The notes were being talked at 2.75% yield with an initial conversion premium of 40% at the midpoint of talk, the source said.

JPMorgan is bookrunner of the Rule 144A deal, which carries a greenshoe of $30 million.

The notes are non-callable for four years and then subject to a 130% hurdle.

The proceeds will be used to pay the cost of capped call transactions and for working capital and general corporate purposes.

Jazz, a Dublin, Ireland-based biopharmaceutical company. said that about half of the proceeds of its proposed new issue will be used to repurchase up to $400 million of its existing 1.875% exchangeable notes due 2021. Remaining proceeds are earmarked for general corporate purposes, which may include additional repurchases of the 2021 notes from time to time in privately negotiated transactions.

The 2021 notes were trading in the convertibles market early Monday at 98.625 bid, 99.125 offered but were not that active, a second market source said.

Jazz also has an existing 1.5% exchangeable senior note due 2024.

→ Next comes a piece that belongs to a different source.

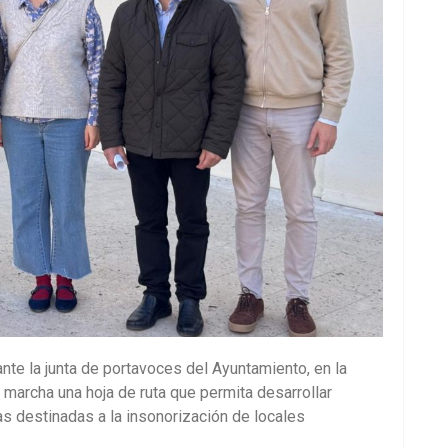
ante la junta de portavoces del Ayuntamiento, en la
marcha una hoja de ruta que permita desarrollar
s destinadas a la insonorización de locales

The new Jazz notes have a $150 million greenshoe and are being sold via JPMorgan, Goldman Sachs and BofA Securities as bookrunners.

Overall, the convertibles market has been “churning out deals,” a source said, adding that the investment-grade and high-yield straight bond asset classes were also notable.

“All of the asset classes year to date are already ahead of where they were for all of last year; it’s pretty amazing,” the source said.

As for the convertible market’s pricing action, the source said that some of the deals have struggled initially in secondary market action. But with the move up in equities, most of the deals have recovered and are doing well with the underlying stocks.